### The task
Please pick up the news article on Union Pacific's wheel temperature detector waiver where it stops, and continue it beyond its final sentence.

### Excerpt provided
☆ ☆ ☆ ☆ ☆

TTD and Union Pacific disagree over safety technology deployment

A close-up of train wheels running on track track.

The debate about how to manage visual inspections in the face of advances in safety technology continues. This time it’s railroad carmen defending the importance of visual inspections for brake testing and maintenance.

Union members are responding to Union Pacific’s request to the Federal Railroad Administration to extend a waiver governing UP’s test program for wheel temperature detectors (WTDs). 

UP (NYSE: UNP) is asking FRA to allow the use of WTDs on intermodal trains operated on segments of UP’s system, as well as extend the distance at which visual inspections would be performed. UP has been using WTDs under normal operating and traffic conditions between the coal mines of Wyoming’s Powder River Basin and an unloading facility at White Bluff, Arkansas. 

But union members say UP’s goal is to reduce visual inspections and save on overhead costs.

☆ ☆ ☆ ☆ ☆

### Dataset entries
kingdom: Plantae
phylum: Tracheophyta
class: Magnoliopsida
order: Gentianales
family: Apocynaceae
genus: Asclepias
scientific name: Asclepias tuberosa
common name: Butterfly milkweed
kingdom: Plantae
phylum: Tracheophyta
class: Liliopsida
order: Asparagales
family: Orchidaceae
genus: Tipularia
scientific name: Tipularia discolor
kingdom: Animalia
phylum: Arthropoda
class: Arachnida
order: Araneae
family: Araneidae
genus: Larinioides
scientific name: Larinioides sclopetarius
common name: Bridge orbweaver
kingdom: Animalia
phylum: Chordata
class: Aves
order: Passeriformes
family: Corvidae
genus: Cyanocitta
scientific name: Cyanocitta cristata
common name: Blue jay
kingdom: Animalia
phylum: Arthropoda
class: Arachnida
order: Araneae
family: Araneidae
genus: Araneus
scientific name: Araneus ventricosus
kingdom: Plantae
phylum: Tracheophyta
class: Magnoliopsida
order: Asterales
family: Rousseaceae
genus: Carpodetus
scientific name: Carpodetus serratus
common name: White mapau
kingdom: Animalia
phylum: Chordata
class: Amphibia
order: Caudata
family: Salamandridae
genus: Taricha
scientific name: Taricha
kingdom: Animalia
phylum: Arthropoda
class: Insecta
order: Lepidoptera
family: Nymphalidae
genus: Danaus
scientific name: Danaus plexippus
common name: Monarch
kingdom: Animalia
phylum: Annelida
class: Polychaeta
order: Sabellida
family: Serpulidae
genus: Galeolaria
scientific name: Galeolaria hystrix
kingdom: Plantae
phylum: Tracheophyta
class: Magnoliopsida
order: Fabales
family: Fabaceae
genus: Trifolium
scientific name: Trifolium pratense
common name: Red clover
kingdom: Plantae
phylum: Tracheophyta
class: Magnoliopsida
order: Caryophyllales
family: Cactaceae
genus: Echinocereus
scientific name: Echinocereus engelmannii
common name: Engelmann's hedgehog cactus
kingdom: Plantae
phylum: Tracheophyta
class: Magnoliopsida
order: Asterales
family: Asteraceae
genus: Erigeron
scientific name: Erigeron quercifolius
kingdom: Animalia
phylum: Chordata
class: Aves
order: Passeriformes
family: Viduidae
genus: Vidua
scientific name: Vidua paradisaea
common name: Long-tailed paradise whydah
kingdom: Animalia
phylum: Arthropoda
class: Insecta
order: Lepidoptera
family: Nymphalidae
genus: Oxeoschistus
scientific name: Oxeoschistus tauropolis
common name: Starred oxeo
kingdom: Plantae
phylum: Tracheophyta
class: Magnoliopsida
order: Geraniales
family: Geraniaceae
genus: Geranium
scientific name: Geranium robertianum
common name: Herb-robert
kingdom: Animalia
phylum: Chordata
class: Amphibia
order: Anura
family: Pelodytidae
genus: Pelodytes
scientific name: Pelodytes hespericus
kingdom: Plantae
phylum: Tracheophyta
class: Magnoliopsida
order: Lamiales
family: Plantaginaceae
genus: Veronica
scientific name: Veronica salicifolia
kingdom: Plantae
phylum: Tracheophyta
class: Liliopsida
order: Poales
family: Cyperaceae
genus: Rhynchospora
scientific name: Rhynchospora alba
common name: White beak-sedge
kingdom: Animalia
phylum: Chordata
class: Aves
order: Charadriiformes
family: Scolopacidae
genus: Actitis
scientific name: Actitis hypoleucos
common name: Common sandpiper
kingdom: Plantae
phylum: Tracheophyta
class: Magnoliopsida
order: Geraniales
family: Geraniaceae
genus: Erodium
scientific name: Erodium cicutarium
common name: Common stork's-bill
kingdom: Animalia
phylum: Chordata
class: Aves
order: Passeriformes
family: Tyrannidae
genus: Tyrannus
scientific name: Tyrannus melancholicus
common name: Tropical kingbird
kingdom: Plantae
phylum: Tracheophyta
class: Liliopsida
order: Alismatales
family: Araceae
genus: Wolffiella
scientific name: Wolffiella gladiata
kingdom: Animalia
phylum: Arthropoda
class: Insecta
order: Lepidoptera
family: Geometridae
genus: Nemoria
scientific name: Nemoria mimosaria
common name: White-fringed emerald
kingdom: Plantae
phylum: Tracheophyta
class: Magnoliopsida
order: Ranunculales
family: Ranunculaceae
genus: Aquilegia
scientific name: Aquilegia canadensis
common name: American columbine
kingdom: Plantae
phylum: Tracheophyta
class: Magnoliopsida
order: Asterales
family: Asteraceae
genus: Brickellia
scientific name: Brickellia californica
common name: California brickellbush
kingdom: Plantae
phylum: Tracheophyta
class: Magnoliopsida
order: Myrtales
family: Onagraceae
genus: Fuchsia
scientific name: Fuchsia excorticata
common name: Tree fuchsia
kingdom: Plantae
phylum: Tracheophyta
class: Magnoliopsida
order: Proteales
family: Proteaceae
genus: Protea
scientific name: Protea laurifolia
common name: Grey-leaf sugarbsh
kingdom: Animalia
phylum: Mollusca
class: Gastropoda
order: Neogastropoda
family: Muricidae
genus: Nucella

☆ ☆ ☆ ☆ ☆

### Answer space
WTDs are “actually a useful device that’s clearly valuable as a complement to the inspections, but [the technology is] really about detecting the temperature on the rail,” Regan told FreightWaves. WTDs have “to be used as a complement to the inspections. A person is trained to see where there might be a defect, where there could be a problem down the road and what might need to be improved or upgraded or replaced in the near future. This device cannot do that.”

TTD also argued in a February letter to FRA that UP failed to gather and provide any evidence for review that the waiver should be renewed.

“Without any useful data from UP’s Test Waiver Committee to support the extension, we do not believe that the continued use of WTD technology is a safe and acceptable substitute for physical inspections by trained Carmen,” Regan said in the February letter.

Regan told FreightWaves that FRA rejected UP’s waiver extension requests in 2014, 2017 and 2021. 

FRA said its safety board denied UP’s petition in July 2021 because the railroad did not provide sufficient data and analysis fully demonstrating the claimed safety benefits. 

“We think that the focus of bringing new technology into a centuries old industry like railroading … [should be] on making railroads safer. It has to be a complement to what the workers do. It has to make it so that employees who are highly trained and highly skilled at what they do are given additional tools to do their jobs in the safest possible manner,” Regan said.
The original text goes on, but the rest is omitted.